PROBLEM STATEMENT => Can you write out the text lines of every entry below word for word, leaving the pictures out?
BEGIN STORED DATA
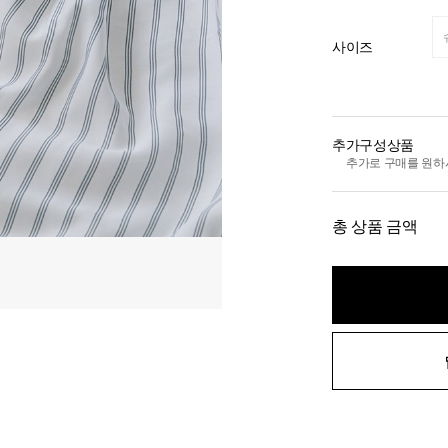
사이즈
추가구성상품
추가로 구매를 원하
총 상품 금액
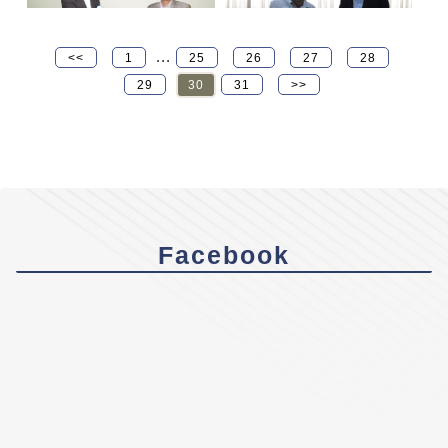
...
<<
1
25
26
27
28
29
30
31
>>
Facebook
END STORED DATA
RESULT OF THE EXERCISE =>
사이즈
추가구성상품
추가로 구매를 원하
총 상품 금액
...
<<
1
25
26
27
28
29
30
31
>>
Facebook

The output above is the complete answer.